--- GIVEN TEXT ---

Hello
I am lost in the woods and need some directions. I recently felled a walnut tree before it had leafed out. Last fall it had many branches with no leaves and a large number of suckers growing around the stump so I assumed it was on its last legs. We have sawn it into 2″ slabs and got about 1000 bdft of beautifully figured lumber out of it. It has been stickered for a month in the foothills near Clovis ,CA. It is in a barn with plenty of air circulation and a fairly dependqable breeze. We checked the humidity when it was wet and stickered and it went off the scale of the meter (Over 25%). When we checked it after a month of drying the meter read 16 to 17%. We checked some 4 /4 pine that had been in the barn for 10 years and it read 4% , a piece of pine (8/4) that had been cut and stickered for a year read 8%. I have never heard of air dried lumber getting as low as 4% and would not have expected the walnut to get down so low so quickly. Do we get a new meter? Check it against another meter? The national weather service says that relative humidity for Clovis is 70% in the mornings and 10% in the evening and averagew 30% for April. The lumber is stored in a rural area not close to the irrigated agricultural land around Clovis so I would expect the readings here to be a bit lower. Any guidance would be of great value I can not wait to get to work on this wood! Thanks
Skip Benson
Replies
Cut off a chunk, get a postage scale and check your meter.
Weigh the freshly cut piece, then place it in oven or microwave on low setting until it no longer loses andy weight. Then weigh is again. The difference between starting and finish weights is the per cent M/C.

--- DATA FOR THE TASK ---

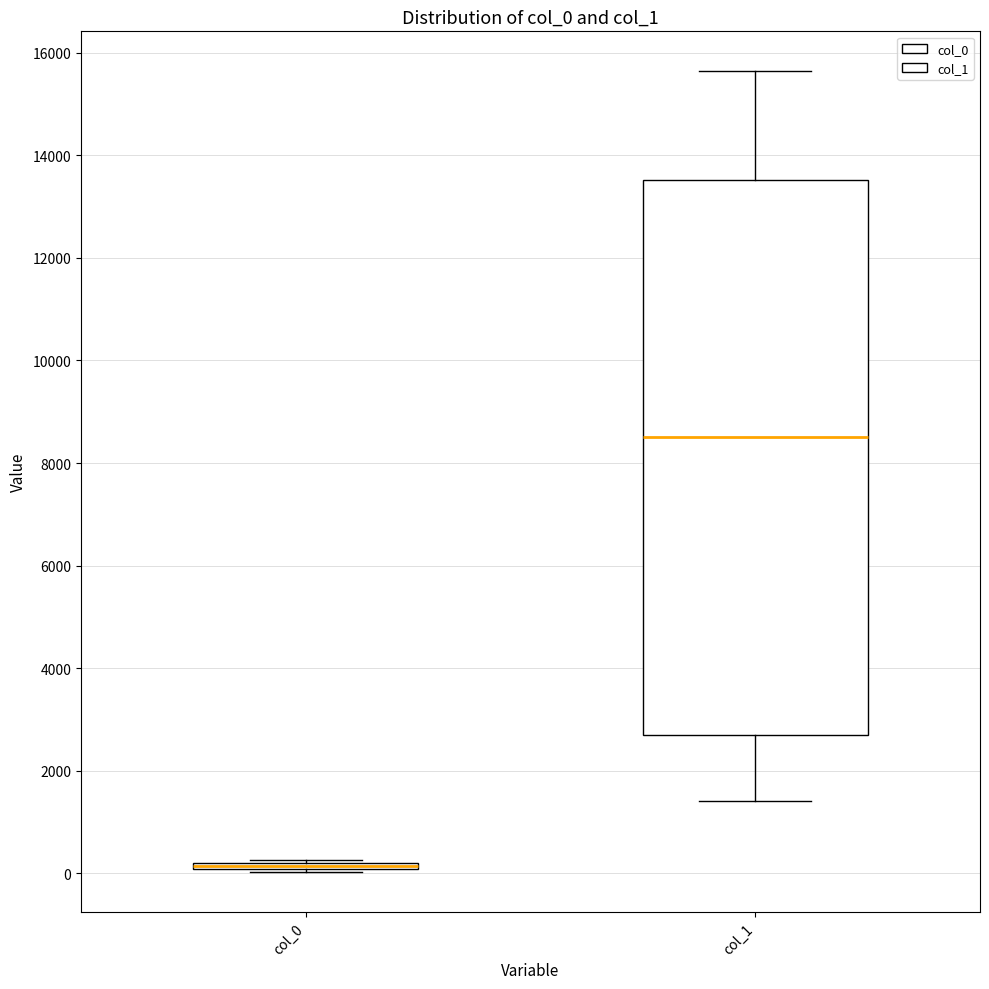

Comparing the boxes themselves (not the whiskers), which one is the tallest?

col_1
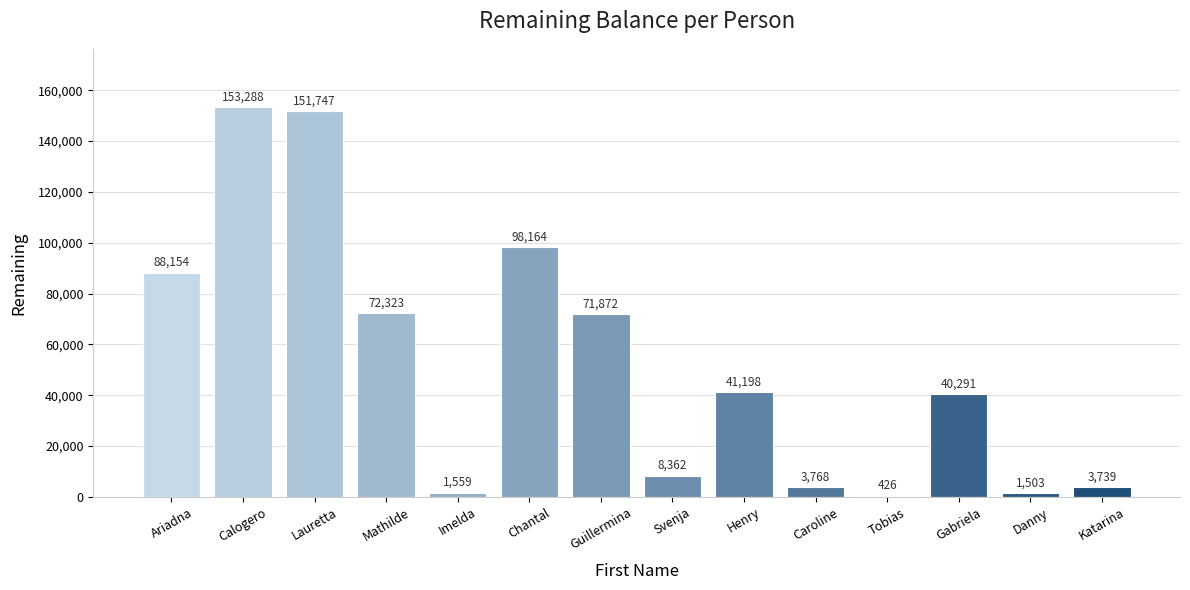

Reading left to right, transcribe all the data shown in this chart.

88154	153288	151747	72323	1559	98164	71872	8362	41198	3768	426	40291	1503	3739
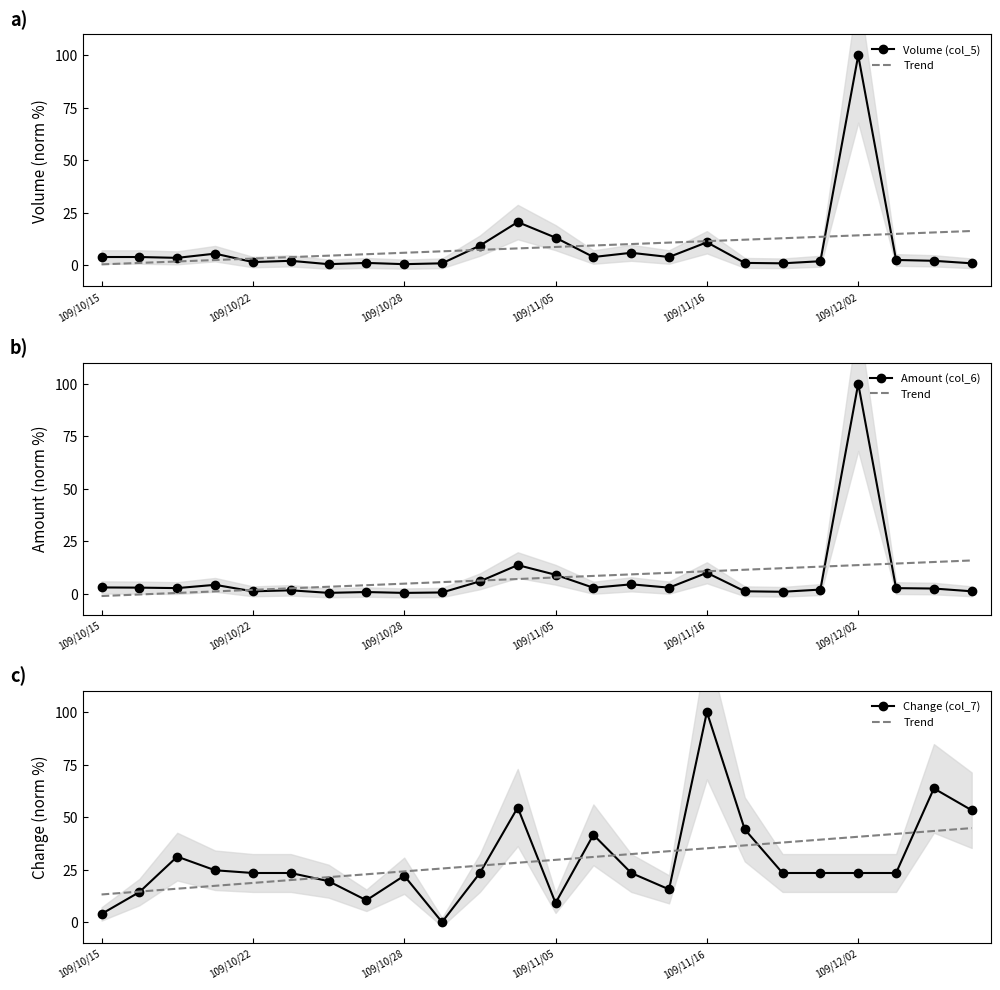

What is the value of the Change (col_7) point at the 24th from the left?

53.2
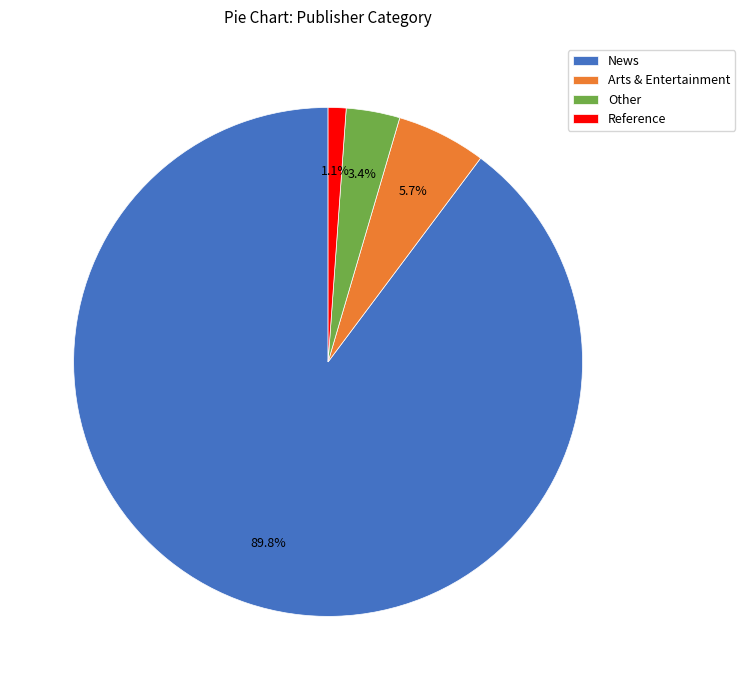

To the nearest percent, what percentage of the pie is Other?

3%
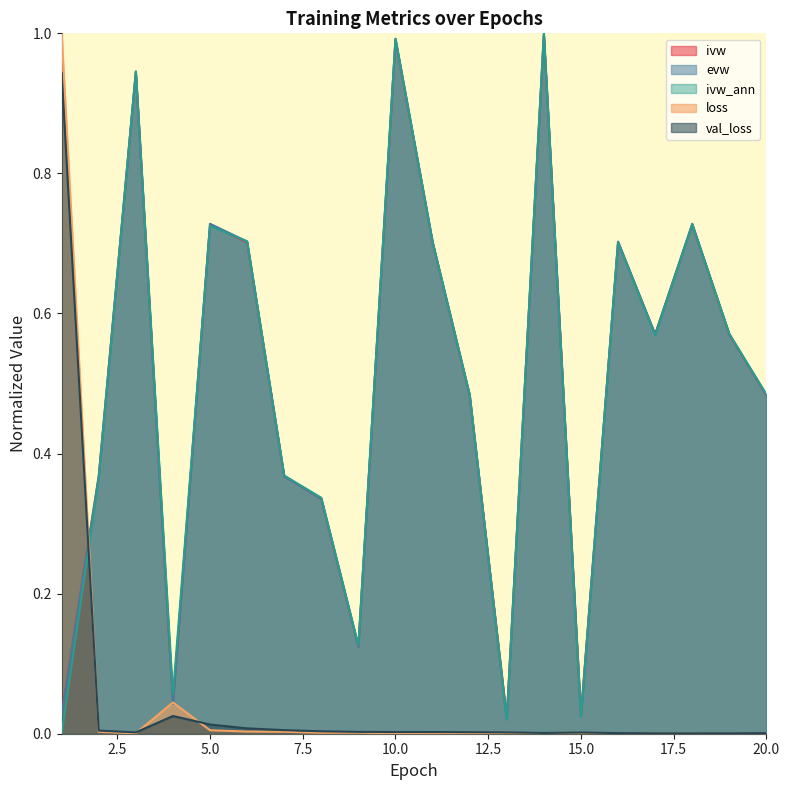

What is the difference between the ivw values at 4 and 17?

0.5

---

STUDY QUESTIONS:
[1] List every moisture meter reading given in the post about drying walnut lumber, and name the wood each reading is for.
[2] Express the lines of the plotted data image rows as a Markdown table with the columns Line and Content, numbering each line and skipping blank lines. Leave the pictures out of the answer.

ANSWERS BY ITEM:
[1]
- Walnut, freshly sawn and stickered: over 25% (off the meter's scale)
- Walnut after a month of drying: 16 to 17%
- 4/4 pine kept in the barn for 10 years: 4%
- 8/4 pine cut and stickered for a year: 8%

[2]
| Line | Content |
|---|---|
| 1 | Comparing the boxes themselves (not the whiskers), which one is the tallest? |
| 2 | col_1 |
| 3 | Reading left to right, transcribe all the data shown in this chart. |
| 4 | 88154	153288	151747	72323	1559	98164	71872	8362	41198	3768	426	40291	1503	3739 |
| 5 | What is the value of the Change (col_7) point at the 24th from the left? |
| 6 | 53.2 |
| 7 | To the nearest percent, what percentage of the pie is Other? |
| 8 | 3% |
| 9 | What is the difference between the ivw values at 4 and 17? |
| 10 | 0.5 |